**TASK DESCRIPTION:** Beneath this task are records; tally the lines in them that contain "WordPress" and report only the number.

Collection entries:
_ _ _ _

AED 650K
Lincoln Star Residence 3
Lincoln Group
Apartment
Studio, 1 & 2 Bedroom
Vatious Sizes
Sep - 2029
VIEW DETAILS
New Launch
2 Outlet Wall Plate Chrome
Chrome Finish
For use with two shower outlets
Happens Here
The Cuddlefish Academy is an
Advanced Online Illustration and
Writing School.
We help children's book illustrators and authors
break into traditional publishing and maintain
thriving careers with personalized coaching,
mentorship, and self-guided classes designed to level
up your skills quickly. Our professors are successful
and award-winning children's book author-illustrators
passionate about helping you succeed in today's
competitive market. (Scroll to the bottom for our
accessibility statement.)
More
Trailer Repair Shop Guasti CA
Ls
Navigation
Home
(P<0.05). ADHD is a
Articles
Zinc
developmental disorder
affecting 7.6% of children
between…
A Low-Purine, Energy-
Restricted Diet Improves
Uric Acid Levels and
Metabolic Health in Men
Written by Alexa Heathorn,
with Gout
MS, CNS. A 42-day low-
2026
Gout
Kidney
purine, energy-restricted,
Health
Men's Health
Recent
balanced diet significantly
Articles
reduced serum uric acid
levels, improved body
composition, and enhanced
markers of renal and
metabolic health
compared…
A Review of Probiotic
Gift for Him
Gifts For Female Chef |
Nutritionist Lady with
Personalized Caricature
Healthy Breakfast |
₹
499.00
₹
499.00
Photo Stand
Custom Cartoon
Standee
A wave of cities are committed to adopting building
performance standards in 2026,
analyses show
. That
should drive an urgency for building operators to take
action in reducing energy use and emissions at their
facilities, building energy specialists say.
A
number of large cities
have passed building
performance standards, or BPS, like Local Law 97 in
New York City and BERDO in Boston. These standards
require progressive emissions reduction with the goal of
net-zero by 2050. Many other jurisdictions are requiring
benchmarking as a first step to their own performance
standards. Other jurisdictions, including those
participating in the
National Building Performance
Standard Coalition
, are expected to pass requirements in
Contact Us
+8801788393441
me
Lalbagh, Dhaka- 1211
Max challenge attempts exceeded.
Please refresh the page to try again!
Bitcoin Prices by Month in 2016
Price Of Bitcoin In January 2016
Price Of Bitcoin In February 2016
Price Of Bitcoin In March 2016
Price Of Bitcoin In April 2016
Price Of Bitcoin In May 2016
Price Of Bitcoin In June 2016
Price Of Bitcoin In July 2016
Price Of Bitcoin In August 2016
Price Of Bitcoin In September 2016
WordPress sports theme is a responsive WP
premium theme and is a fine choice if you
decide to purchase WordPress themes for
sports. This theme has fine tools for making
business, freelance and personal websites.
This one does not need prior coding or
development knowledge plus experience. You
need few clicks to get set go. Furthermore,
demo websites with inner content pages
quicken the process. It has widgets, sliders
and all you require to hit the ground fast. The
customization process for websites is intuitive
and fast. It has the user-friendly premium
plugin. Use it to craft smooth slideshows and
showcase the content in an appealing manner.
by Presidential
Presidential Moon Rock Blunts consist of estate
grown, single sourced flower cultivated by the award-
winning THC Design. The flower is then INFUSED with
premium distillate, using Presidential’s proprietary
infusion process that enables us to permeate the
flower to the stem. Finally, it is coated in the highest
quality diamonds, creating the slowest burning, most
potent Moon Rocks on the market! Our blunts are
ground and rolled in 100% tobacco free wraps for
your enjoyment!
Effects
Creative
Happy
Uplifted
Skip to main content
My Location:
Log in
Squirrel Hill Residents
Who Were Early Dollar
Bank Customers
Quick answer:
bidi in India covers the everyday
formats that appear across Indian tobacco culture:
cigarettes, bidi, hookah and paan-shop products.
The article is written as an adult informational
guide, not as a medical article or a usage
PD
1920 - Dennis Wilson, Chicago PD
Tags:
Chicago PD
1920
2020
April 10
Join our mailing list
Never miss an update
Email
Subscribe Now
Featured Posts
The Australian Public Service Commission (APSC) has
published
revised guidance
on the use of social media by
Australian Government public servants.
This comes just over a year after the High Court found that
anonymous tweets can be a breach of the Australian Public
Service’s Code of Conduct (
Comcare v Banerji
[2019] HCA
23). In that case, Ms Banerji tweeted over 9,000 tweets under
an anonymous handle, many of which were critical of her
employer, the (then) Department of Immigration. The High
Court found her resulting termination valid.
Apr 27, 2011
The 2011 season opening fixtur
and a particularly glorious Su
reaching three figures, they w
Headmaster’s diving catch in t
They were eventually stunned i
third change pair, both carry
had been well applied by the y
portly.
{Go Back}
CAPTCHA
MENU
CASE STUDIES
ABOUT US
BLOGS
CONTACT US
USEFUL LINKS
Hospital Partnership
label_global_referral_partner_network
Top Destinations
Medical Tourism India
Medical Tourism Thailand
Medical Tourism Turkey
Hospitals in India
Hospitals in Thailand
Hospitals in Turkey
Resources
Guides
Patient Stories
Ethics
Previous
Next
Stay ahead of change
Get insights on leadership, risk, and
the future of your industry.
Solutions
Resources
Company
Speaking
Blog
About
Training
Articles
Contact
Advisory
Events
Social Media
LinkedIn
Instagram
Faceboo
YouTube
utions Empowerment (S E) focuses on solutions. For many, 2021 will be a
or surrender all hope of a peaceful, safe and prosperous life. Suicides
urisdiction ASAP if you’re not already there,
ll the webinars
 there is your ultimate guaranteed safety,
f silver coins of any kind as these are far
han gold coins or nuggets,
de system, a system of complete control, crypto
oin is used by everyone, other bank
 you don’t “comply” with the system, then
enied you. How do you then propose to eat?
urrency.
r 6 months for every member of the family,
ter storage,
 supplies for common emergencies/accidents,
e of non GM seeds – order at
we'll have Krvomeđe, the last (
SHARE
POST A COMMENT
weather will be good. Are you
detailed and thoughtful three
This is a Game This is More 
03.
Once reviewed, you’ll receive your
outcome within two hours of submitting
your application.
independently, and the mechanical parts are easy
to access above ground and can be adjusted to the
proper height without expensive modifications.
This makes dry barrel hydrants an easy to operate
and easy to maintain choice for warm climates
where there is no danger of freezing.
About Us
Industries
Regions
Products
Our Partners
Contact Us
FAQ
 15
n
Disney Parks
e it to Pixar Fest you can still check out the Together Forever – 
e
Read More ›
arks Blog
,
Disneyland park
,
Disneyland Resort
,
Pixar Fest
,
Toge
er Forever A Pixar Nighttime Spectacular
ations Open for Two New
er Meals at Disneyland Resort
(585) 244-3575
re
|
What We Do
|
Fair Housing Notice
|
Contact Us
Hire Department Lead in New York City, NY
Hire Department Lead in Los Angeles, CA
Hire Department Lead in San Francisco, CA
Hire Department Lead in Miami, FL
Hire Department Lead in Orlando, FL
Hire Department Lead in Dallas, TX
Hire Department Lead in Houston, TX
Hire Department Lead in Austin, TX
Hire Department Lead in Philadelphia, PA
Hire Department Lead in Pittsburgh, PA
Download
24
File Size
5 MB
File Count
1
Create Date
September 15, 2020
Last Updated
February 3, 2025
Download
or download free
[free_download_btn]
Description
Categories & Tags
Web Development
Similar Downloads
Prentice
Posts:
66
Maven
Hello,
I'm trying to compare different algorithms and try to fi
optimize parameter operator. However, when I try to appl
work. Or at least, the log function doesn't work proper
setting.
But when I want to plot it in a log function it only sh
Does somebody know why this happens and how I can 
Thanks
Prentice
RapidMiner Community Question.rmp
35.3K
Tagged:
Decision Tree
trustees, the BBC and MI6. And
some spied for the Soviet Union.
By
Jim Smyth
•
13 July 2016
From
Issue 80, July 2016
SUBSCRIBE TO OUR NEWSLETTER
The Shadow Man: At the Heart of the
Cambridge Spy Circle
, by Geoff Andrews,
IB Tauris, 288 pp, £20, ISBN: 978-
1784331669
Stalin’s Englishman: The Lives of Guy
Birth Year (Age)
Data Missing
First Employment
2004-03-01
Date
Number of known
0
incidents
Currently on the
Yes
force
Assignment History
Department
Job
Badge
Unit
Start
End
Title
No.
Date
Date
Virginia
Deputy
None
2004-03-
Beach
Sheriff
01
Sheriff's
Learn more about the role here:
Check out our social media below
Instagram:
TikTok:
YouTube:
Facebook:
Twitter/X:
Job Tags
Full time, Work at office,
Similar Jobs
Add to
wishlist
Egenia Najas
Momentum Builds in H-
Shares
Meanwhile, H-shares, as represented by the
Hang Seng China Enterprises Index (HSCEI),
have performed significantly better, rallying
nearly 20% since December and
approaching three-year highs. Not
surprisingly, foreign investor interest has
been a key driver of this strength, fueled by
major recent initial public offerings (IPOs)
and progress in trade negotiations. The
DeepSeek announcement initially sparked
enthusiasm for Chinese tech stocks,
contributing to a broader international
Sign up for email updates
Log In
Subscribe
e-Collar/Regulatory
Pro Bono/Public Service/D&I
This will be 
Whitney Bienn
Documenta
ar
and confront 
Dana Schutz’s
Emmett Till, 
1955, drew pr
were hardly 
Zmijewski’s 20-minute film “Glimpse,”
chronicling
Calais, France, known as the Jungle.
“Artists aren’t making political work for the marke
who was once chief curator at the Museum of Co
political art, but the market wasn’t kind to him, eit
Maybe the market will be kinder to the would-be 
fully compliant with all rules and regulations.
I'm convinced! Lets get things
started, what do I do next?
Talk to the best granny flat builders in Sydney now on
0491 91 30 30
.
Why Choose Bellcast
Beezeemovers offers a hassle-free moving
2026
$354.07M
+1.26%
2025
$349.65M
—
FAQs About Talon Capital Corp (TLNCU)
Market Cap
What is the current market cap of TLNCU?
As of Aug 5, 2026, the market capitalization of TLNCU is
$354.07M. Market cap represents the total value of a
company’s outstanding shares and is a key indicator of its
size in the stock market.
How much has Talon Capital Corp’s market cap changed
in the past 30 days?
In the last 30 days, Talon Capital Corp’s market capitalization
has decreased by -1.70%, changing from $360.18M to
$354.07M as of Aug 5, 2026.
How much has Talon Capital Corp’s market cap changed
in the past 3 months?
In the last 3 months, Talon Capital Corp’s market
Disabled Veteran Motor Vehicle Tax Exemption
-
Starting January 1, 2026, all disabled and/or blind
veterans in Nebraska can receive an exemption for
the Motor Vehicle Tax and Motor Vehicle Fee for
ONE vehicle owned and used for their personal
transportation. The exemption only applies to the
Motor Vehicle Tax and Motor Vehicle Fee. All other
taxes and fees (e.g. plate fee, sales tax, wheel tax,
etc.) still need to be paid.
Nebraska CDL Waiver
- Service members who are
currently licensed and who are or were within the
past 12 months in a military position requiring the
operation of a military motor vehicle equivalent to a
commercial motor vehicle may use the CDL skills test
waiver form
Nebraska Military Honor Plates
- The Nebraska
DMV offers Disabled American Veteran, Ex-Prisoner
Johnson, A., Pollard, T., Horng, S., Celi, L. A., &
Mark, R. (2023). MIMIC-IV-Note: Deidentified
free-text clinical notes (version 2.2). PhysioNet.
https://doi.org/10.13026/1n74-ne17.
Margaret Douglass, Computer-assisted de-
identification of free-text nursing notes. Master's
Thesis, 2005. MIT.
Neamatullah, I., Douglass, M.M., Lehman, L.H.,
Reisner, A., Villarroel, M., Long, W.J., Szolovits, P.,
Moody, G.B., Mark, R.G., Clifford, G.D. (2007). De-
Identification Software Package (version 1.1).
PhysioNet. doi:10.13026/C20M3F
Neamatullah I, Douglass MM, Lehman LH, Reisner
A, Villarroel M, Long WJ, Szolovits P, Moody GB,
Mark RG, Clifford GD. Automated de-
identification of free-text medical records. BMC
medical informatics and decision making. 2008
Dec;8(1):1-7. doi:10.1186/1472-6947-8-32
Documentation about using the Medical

_ _ _ _

**TASK RESPONSE:** 2